:: Фрагмент текста ::

Еще раз напомню для слушателей, что съезд проходил в большой самой аудитории, все кто бывал в РГГУ, знают хорошо эту аудиторию, самая главная аудитория, она по сей день в таком виде амфитеатра. Интересная фотография такая публиковалась, где участники съезда все вместе сфотографировались потом, такое еще партийное единство, и в центр там кого, как вы думаете, поместили? Троих. Как бы вы ответили на этот вопрос?
М. Соколов
―
Брешко-Брешковскую, наверное, все-таки затащили?..
Я. Леонтьев
―
Нет, ошибаетесь.
М. Соколов
―
А Керенский-то был, кстати?
Я. Леонтьев
―
С приветствием, да, Керенского забаллотировал 3 съезд ЦК уже, кстати, что показательно. Керенский был забаллотирован ЦК. Там действительно бурные уже битвы происходили.
М. Соколов
―
Так кто же был, раскрывайте тайну.
Я. Леонтьев
―
Борис Викторович Савинков, Виктор Михайлович Чернов и Мария Александровна Спиридонова. Их как раз соединили.
М. Соколов
―
Три направления как раз.
Я. Леонтьев
―
Да. Прямо в самом центре посадили. Которые буквально через несколько месяцев уже разойдутся навсегда, вот полностью, диаметральные векторы, как рак, лебедь и щука буквально.
М. Соколов
―
Так что решили в результате они?
Я. Леонтьев
―
В итоге, вот я говорю, это происходила бурная дуэль между Камковым и Гоцем особенно, ну и по другим вопросам тоже, там по вопросам, например, а с кем из других партий надо блокироваться. Там дошло до того, что даже начались оскорбления, там один такой Рапопорт публицист, он назвал «наши большевики», начал кричать по отношению к Камкову и к его единомышленникам.
М. Соколов
―
Он в общем предвидел будущее.
Я. Леонтьев
―
На что председательствующий Ракитников сказал, что, нет, товарищи, в нашей среде большевиков нет. Но вот немножко…
М. Соколов
―
А союзники-то нашлись потом.
Я. Леонтьев
―
Да. Но это немножко другой вопрос. В тот момент все-таки старались сохранить единство партии. Спиридонова публикует, вот первая, наверное, ее статься после возвращения, вот в московской газете эсеров она публикует статью о 3 съезде прошедшем и в которой как раз обосновывает необходимость сохранения единства партии. Спиридонова дальше, когда она отправилась уже в Петроград, она вместе на одном митинге выступала с Авксентьевым, с тем же Гоцем, с Брешко-Брешковской. Это тоже показательно. Но потом наступили июльские дни, потом наступил провал июльского наступления, и…
М. Соколов
―
Вот какая была реакция, кстати говоря, на этот такой путч большевистский первый.

:::
:: Представленные записи ::

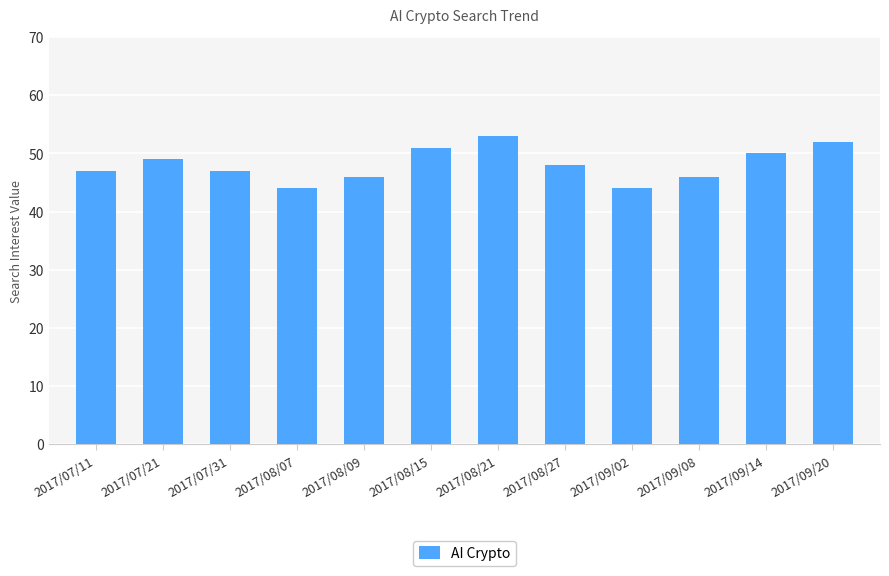

Reading left to right, transcribe all the data shown in this chart.

47	49	47	44	46	51	53	48	44	46	50	52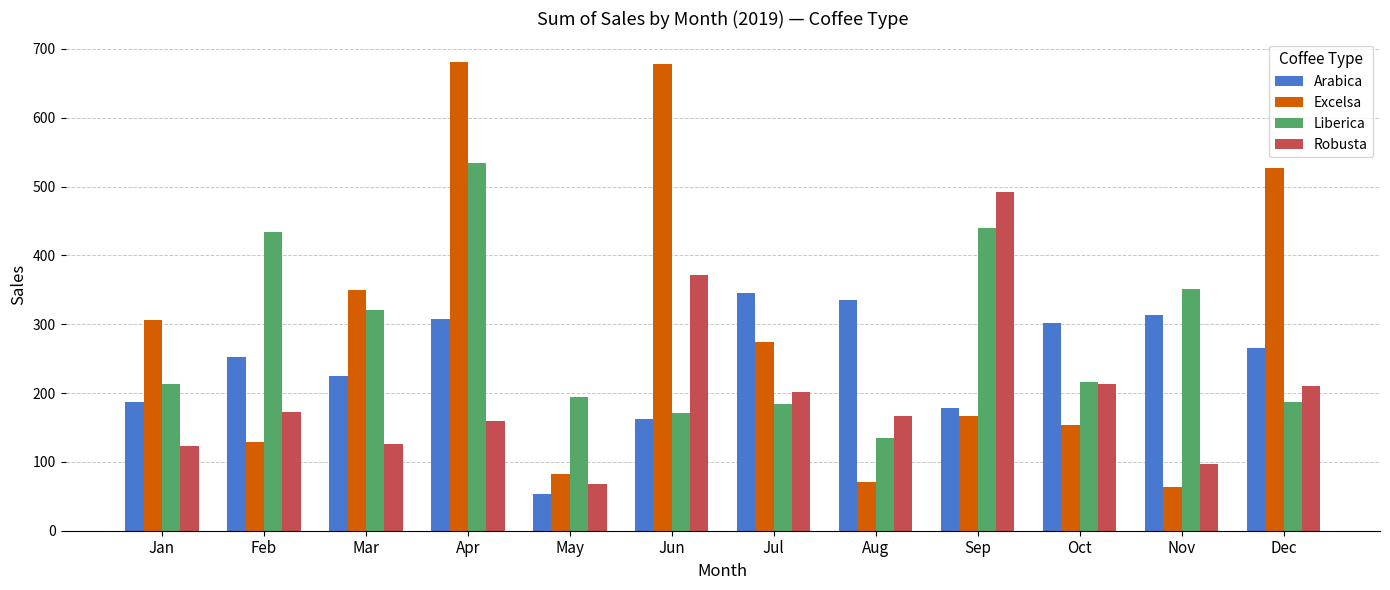

What is the difference between the Liberica values at Oct and Sep?

223.8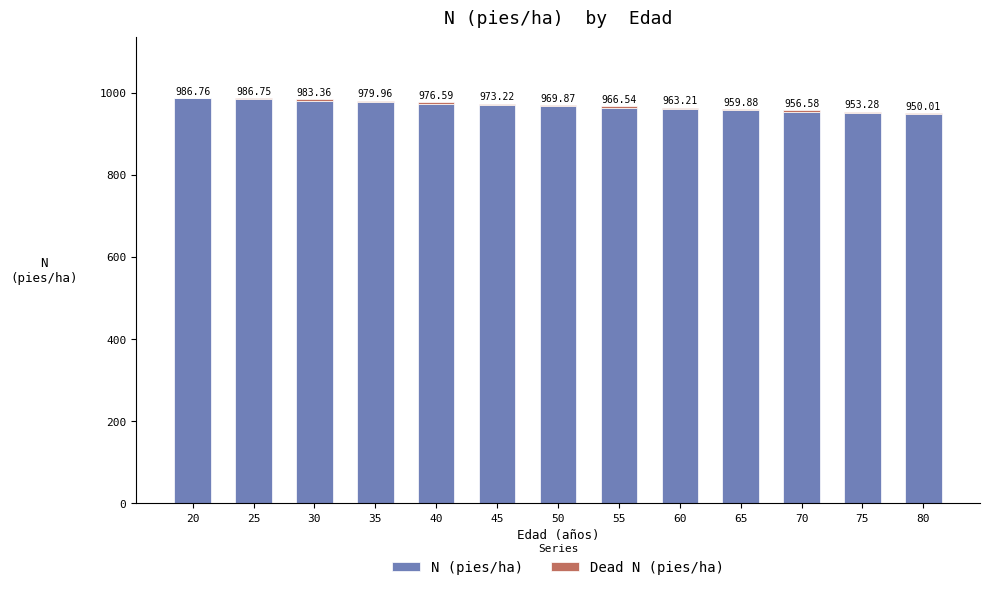

What is the total value across all series at 65?

959.9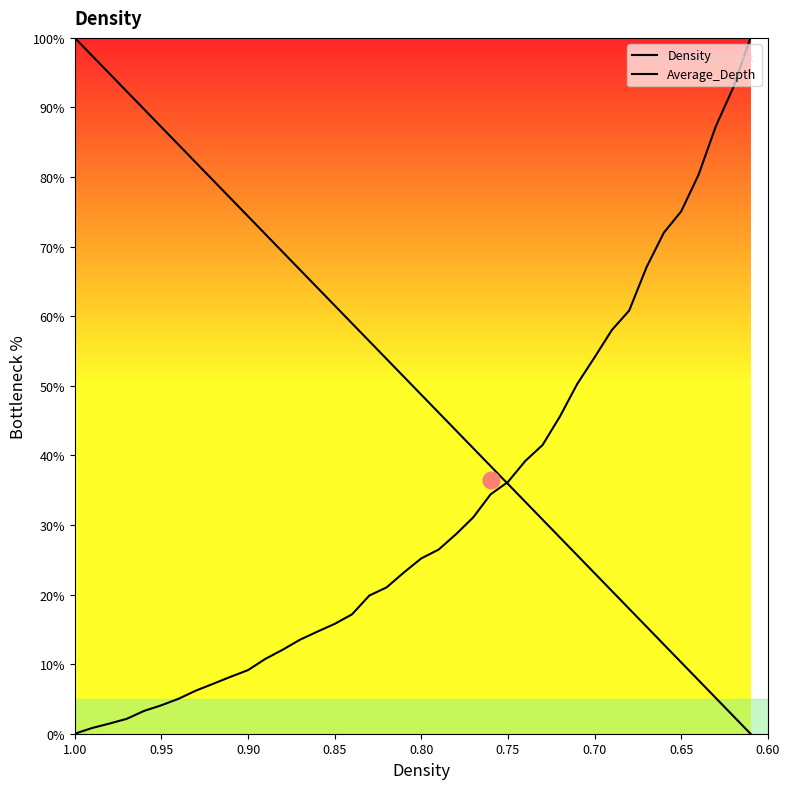

True or false: Average_Depth has more than 1 points higher than both neighbors.

False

:::

Повторите дословно часть фрагмента беседы о съезде эсеров: от слов «Еще раз напомню» до слов «Керенский-то был, кстати?» включительно. Записи никак не связаны с приведенным фрагментом.

Еще раз напомню для слушателей, что съезд проходил в большой самой аудитории, все кто бывал в РГГУ, знают хорошо эту аудиторию, самая главная аудитория, она по сей день в таком виде амфитеатра. Интересная фотография такая публиковалась, где участники съезда все вместе сфотографировались потом, такое еще партийное единство, и в центр там кого, как вы думаете, поместили? Троих. Как бы вы ответили на этот вопрос?
М. Соколов
―
Брешко-Брешковскую, наверное, все-таки затащили?..
Я. Леонтьев
―
Нет, ошибаетесь.
М. Соколов
―
А Керенский-то был, кстати?